WORK TO COMPLETE = Only lines that contain the word "lists" belong in the answer; copy them from the records below.

SUPPLIED RECORDS =
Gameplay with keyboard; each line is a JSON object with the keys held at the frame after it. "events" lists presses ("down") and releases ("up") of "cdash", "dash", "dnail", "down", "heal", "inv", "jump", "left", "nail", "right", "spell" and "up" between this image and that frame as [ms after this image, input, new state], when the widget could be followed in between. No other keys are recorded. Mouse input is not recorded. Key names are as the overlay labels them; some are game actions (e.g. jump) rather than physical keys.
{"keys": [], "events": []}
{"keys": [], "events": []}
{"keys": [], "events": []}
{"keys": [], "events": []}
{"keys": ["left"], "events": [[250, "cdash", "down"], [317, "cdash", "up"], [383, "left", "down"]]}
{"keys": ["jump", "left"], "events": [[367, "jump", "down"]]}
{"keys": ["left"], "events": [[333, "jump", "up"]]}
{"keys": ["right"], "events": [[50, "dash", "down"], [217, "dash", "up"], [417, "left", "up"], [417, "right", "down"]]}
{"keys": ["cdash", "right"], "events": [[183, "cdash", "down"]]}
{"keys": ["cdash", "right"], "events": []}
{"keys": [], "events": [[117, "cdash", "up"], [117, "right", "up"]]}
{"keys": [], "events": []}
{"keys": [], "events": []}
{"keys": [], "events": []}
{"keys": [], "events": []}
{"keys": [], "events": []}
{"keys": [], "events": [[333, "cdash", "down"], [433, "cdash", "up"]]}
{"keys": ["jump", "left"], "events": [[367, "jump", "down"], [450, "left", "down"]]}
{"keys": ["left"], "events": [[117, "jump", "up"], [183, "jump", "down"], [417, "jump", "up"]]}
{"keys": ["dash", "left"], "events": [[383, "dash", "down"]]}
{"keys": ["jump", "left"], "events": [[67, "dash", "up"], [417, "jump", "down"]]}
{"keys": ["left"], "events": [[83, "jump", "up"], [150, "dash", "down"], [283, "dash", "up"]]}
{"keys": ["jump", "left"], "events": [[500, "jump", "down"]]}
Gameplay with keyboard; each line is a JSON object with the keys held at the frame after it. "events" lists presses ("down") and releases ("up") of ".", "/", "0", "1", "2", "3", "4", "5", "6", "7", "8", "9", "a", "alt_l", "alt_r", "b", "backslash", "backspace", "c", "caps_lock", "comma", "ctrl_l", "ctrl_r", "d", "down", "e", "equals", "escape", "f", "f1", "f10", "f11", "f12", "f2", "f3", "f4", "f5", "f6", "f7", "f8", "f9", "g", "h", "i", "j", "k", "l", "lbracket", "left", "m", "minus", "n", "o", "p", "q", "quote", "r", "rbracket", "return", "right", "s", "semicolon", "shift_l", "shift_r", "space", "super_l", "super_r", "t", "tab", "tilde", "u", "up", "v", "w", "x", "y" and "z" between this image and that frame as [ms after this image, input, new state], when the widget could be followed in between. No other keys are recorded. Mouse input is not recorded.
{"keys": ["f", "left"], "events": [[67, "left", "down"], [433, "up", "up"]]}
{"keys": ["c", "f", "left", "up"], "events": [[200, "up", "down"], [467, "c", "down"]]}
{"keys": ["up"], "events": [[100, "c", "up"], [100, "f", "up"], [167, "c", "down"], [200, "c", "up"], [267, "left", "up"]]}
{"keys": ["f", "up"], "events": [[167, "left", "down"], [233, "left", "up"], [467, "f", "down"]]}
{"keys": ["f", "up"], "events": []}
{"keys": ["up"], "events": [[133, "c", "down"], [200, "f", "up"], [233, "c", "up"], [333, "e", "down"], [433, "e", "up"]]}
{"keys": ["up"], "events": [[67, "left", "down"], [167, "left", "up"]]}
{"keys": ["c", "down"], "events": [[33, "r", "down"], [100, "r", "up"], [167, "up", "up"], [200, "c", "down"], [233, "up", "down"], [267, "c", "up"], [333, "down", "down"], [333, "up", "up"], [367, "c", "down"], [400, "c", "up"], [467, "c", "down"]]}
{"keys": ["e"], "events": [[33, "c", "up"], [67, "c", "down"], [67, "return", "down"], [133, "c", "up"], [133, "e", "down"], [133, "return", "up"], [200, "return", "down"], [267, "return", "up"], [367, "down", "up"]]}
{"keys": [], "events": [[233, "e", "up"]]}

EXPECTED ANSWER =
Gameplay with keyboard; each line is a JSON object with the keys held at the frame after it. "events" lists presses ("down") and releases ("up") of "cdash", "dash", "dnail", "down", "heal", "inv", "jump", "left", "nail", "right", "spell" and "up" between this image and that frame as [ms after this image, input, new state], when the widget could be followed in between. No other keys are recorded. Mouse input is not recorded. Key names are as the overlay labels them; some are game actions (e.g. jump) rather than physical keys.
Gameplay with keyboard; each line is a JSON object with the keys held at the frame after it. "events" lists presses ("down") and releases ("up") of ".", "/", "0", "1", "2", "3", "4", "5", "6", "7", "8", "9", "a", "alt_l", "alt_r", "b", "backslash", "backspace", "c", "caps_lock", "comma", "ctrl_l", "ctrl_r", "d", "down", "e", "equals", "escape", "f", "f1", "f10", "f11", "f12", "f2", "f3", "f4", "f5", "f6", "f7", "f8", "f9", "g", "h", "i", "j", "k", "l", "lbracket", "left", "m", "minus", "n", "o", "p", "q", "quote", "r", "rbracket", "return", "right", "s", "semicolon", "shift_l", "shift_r", "space", "super_l", "super_r", "t", "tab", "tilde", "u", "up", "v", "w", "x", "y" and "z" between this image and that frame as [ms after this image, input, new state], when the widget could be followed in between. No other keys are recorded. Mouse input is not recorded.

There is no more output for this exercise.